7 Replies Latest reply: Jun 22, 2012 6:02 PM by Barbara Boehmer RSS

    How does ACCUM work?

    Gwydion
      Hi there,

      I have a problem understanding how ACCUM works. We are using a text index over XML documents and want to apply a very simple relevance weighting based on occurences within a certain tag. For example, if TAG1 has a weight of 10, each occurrence in TAG1 should add 10 to the score. We have 13 Tags that should be weighted and multiple occurences in different tags should be cumulated. So 3 occurences in TAG1 (weight 10) and one occurence in TAG2 (weight 7) should result in a score of 37.

      Just searching in TAG1 works as expected:
      ( DEFINESCORE( foo, OCCURRENCE ) WITHIN TAG1 ) * 10
      Three occurences score 30.

      Just searching in TAG2 works also as expected. One occurence scores 7. However, when I combine both searches
      (( DEFINESCORE( foo, OCCURRENCE ) WITHIN TAG1 ) * 10) ACCUM (( DEFINESCORE( foo, OCCURRENCE ) WITHIN TAG2 ) * 7)
      the score is 61 instead of 37. More interestingly, including all 13 tags (of which most do not contain the search word) lowers the score again.

      I ended up with searches where two documents containing completely different occurrences of a search word got exactly the same score.
        • 1. Re: How does ACCUM work?
          Roger Ford-Oracle
          ACCUM is designed to score higher the more terms that match. It does this by "bucketing" the results

          So if I do "a ACCUM b ACCUM c" then a match on just one of those terms will score in the range 1-33, two of them will score in the range 34-66 and all three will score in the range 67-100.

          Similarly for a ACCUM b ACCUM c ACCUM d the ranges will be 1-25, 26-50, 51-74 and 75-100.

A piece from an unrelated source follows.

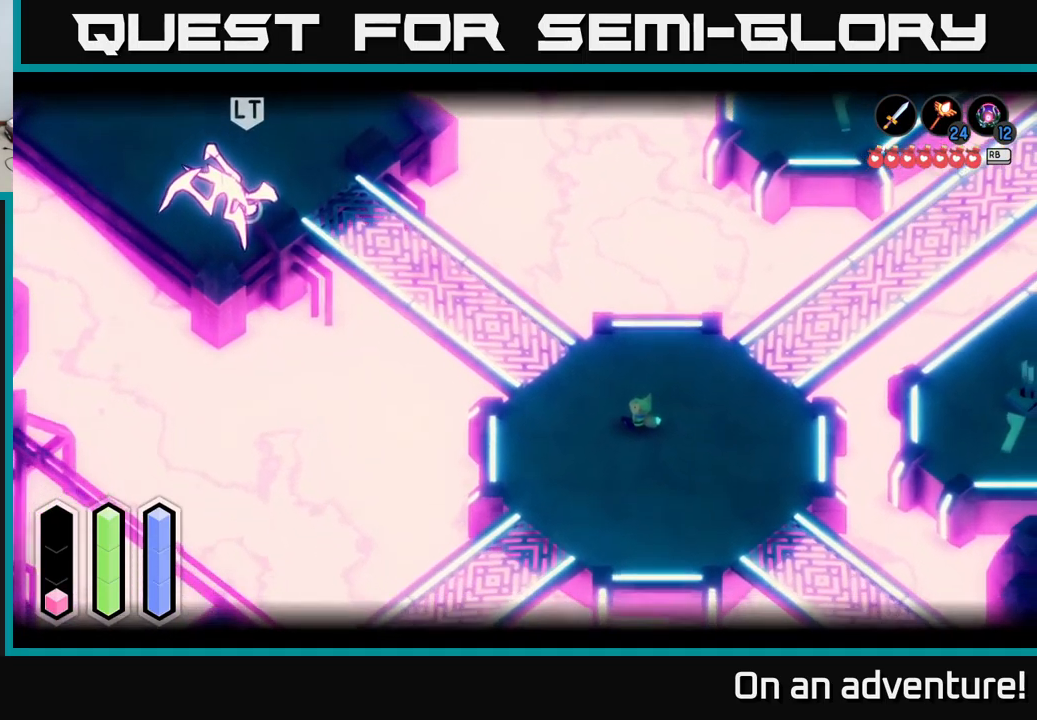
{"buttons": [], "left_stick": "center", "right_stick": "center", "events": []}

          Within those "buckets", the actual value will be based on the number of matches and the inherent "value" of the search term (look up TF-IDF for more details)
          • 2. Re: How does ACCUM work?
            Roger Ford-Oracle
            To achieve what you want, you will need to use DEFINEMERGE as well:
            create table mytab(text varchar2(255));
            
            insert into mytab values ('
              <tag1> foo foo foo </tag1>
              <tag2> foo foo     </tag2> 
              <tag3> bar         </tag3>
            ');
            
            create index mytabindex on mytab (text) indextype is ctxsys.context
            parameters ('section group ctxsys.auto_section_group');
            
            select score(1) from mytab where contains(text, '
            DEFINEMERGE 
                 ( ( ( (DEFINESCORE( foo, OCCURRENCE) WITHIN tag1) *10 ), 
                     ( (DEFINESCORE( foo, OCCURRENCE) WITHIN tag2) *7  ),
                     ( (DEFINESCORE( foo, OCCURRENCE) WITHIN tag3) *5  ) ), 
                   OR, ADD )
            ',1 ) > 0;
            This will score 44: 30 points from three occurrences in tag1, 14 points from two occurrences in tag2 and nothing from tag3.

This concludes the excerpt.